Матвей решил для себя, что будет терпеливым и сдержанным – она действительно нравилась ему, хотя, придя работать в клинику год назад, он не слишком проникся к новой начальнице. Однако прошло время, и Матвей понял, что на самом деле Аделина вовсе не такая холодная и отстраненная, какой хочет выглядеть, просто обида, нанесенная его предшественником, оказалась настолько глубокой, что рана эта до сих пор не зажила.
– Ты вела себя крайне неприлично, – сообщила мне мама в тот момент, когда мы вышли из такси.
– Да? И в чем это выразилось?
– Тебе предложили работу, а ты начала корчить из себя непонятно что.
– Мам, давай рассуждать трезво – какую именно работу мне предложили?

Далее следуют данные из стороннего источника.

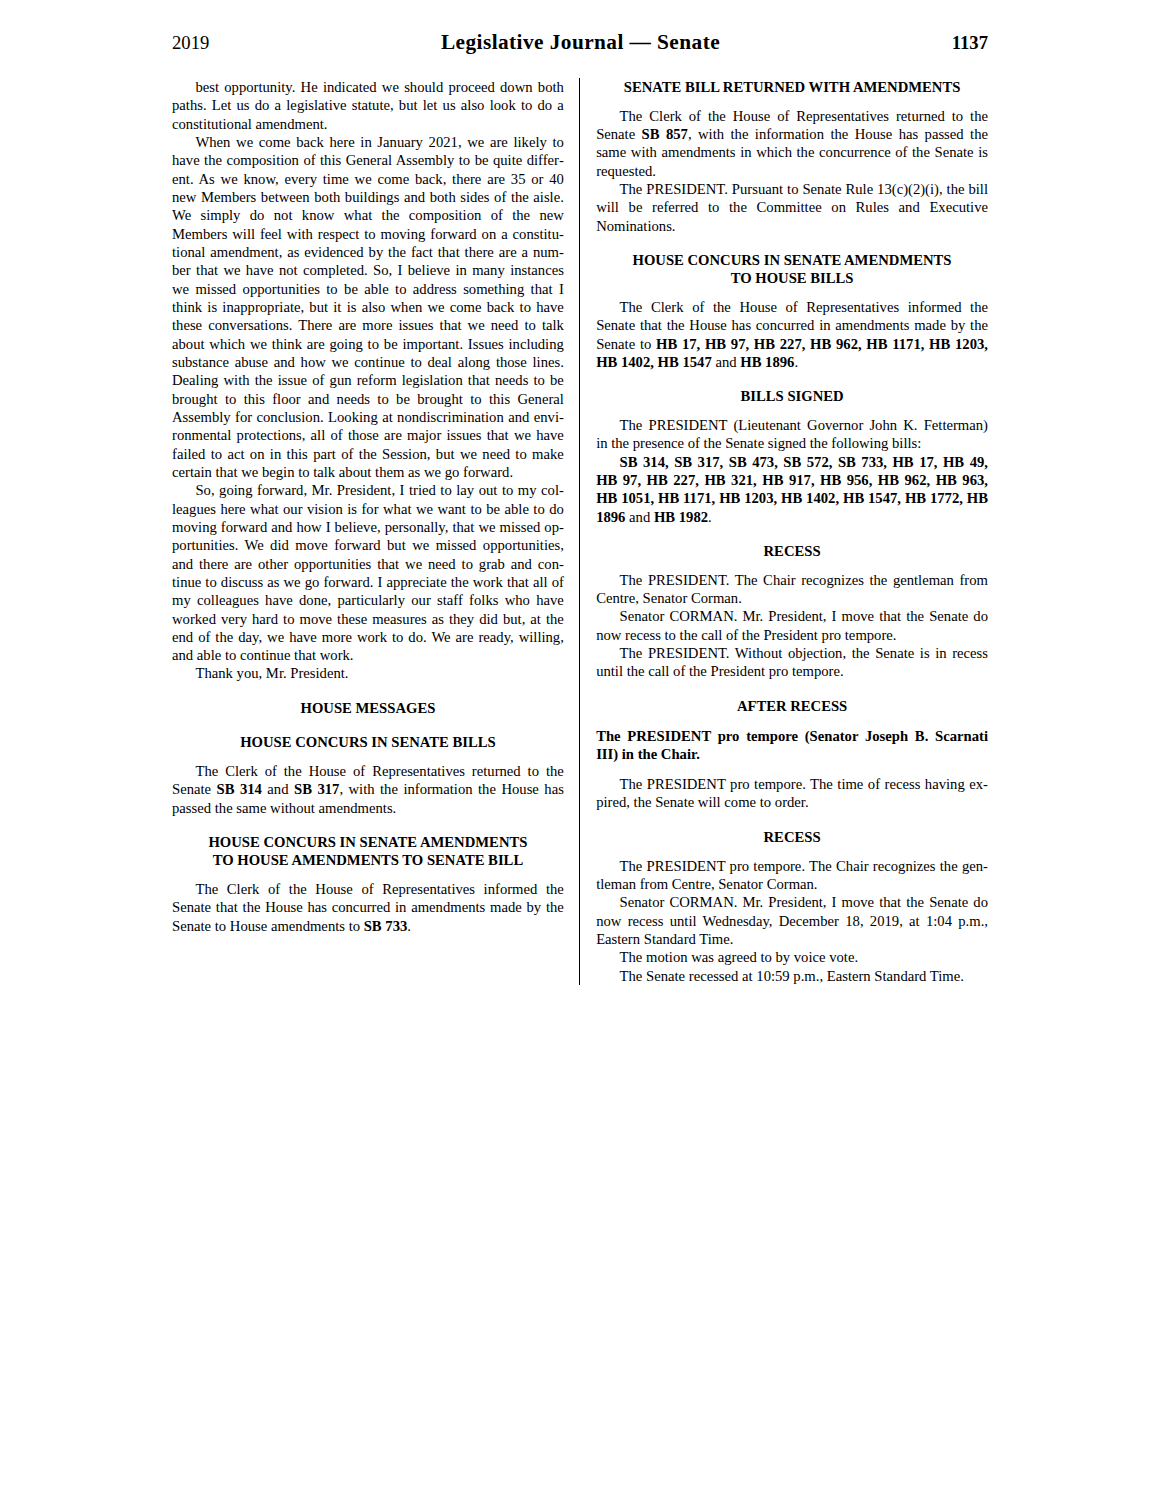2019 Legislative Journal — Senate 1137
best opportunity. He indicated we should proceed down both paths. Let us do a legislative statute, but let us also look to do a constitutional amendment.
When we come back here in January 2021, we are likely to have the composition of this General Assembly to be quite different. As we know, every time we come back, there are 35 or 40 new Members between both buildings and both sides of the aisle. We simply do not know what the composition of the new Members will feel with respect to moving forward on a constitutional amendment, as evidenced by the fact that there are a number that we have not completed. So, I believe in many instances we missed opportunities to be able to address something that I think is inappropriate, but it is also when we come back to have these conversations. There are more issues that we need to talk about which we think are going to be important. Issues including substance abuse and how we continue to deal along those lines. Dealing with the issue of gun reform legislation that needs to be brought to this floor and needs to be brought to this General Assembly for conclusion. Looking at nondiscrimination and environmental protections, all of those are major issues that we have failed to act on in this part of the Session, but we need to make certain that we begin to talk about them as we go forward.
So, going forward, Mr. President, I tried to lay out to my colleagues here what our vision is for what we want to be able to do moving forward and how I believe, personally, that we missed opportunities. We did move forward but we missed opportunities, and there are other opportunities that we need to grab and continue to discuss as we go forward. I appreciate the work that all of my colleagues have done, particularly our staff folks who have worked very hard to move these measures as they did but, at the end of the day, we have more work to do. We are ready, willing, and able to continue that work.
Thank you, Mr. President.
House Messages
House Concurs in Senate Bills
The Clerk of the House of Representatives returned to the Senate SB 314 and SB 317, with the information the House has passed the same without amendments.
House Concurs in Senate Amendments
to House Amendments to Senate Bill
The Clerk of the House of Representatives informed the Senate that the House has concurred in amendments made by the Senate to House amendments to SB 733.
Senate Bill Returned With Amendments
The Clerk of the House of Representatives returned to the Senate SB 857, with the information the House has passed the same with amendments in which the concurrence of the Senate is requested.
The PRESIDENT. Pursuant to Senate Rule 13(c)(2)(i), the bill will be referred to the Committee on Rules and Executive Nominations.
House Concurs in Senate Amendments
to House Bills
The Clerk of the House of Representatives informed the Senate that the House has concurred in amendments made by the Senate to HB 17, HB 97, HB 227, HB 962, HB 1171, HB 1203, HB 1402, HB 1547 and HB 1896.
Bills Signed
The PRESIDENT (Lieutenant Governor John K. Fetterman) in the presence of the Senate signed the following bills:
SB 314, SB 317, SB 473, SB 572, SB 733, HB 17, HB 49, HB 97, HB 227, HB 321, HB 917, HB 956, HB 962, HB 963, HB 1051, HB 1171, HB 1203, HB 1402, HB 1547, HB 1772, HB 1896 and HB 1982.
Recess
The PRESIDENT. The Chair recognizes the gentleman from Centre, Senator Corman.
Senator CORMAN. Mr. President, I move that the Senate do now recess to the call of the President pro tempore.
The PRESIDENT. Without objection, the Senate is in recess until the call of the President pro tempore.
After Recess
The PRESIDENT pro tempore (Senator Joseph B. Scarnati III) in the Chair.
The PRESIDENT pro tempore. The time of recess having expired, the Senate will come to order.
Recess
The PRESIDENT pro tempore. The Chair recognizes the gentleman from Centre, Senator Corman.
Senator CORMAN. Mr. President, I move that the Senate do now recess until Wednesday, December 18, 2019, at 1:04 p.m., Eastern Standard Time.
The motion was agreed to by voice vote.
The Senate recessed at 10:59 p.m., Eastern Standard Time.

Ты поняла? Я лично – нет, – придерживая дверь подъезда, сказала я в материнскую спину.
Мама развернулась:
– Хорошо оплачиваемую!
– Мам, ну, ты в своем уме, а? При чем тут деньги?
– Разумеется! Разумеется, деньги ни при чем! Ведь наступил коммунизм, в магазинах все бесплатно, а коммунальные услуги вообще отменены! Какие деньги, кто вообще об этом думает, правда? Уж точно – не ты, да?
– О, господи… ну зачем ты передергиваешь? Все сейчас выглядит так, словно ты готова меня на органы продать, чтобы только деньги были!
Мама отвесила мне хлесткую пощечину:
– До чего ты неблагодарная, Наташка! Как ты вообще смеешь мне подобное говорить?
Потирая горящую щеку, я поняла, что сейчас лучше замолчать. Мама настолько устала тащить меня, безработную, что даже не трудится подумать о том, куда толкает меня и чем это может закончиться. И дело, кстати, вовсе не в деньгах – ей просто тяжело, тяжело морально и физически, она уже немолода, чтобы кататься каждый день на другой конец города и обратно по пробкам. А я… ну да, я не требую от нее ничего, но, положа руку на сердце, мне почти тридцать, и я безработная иждивенка. Тут кто хочешь озвереет.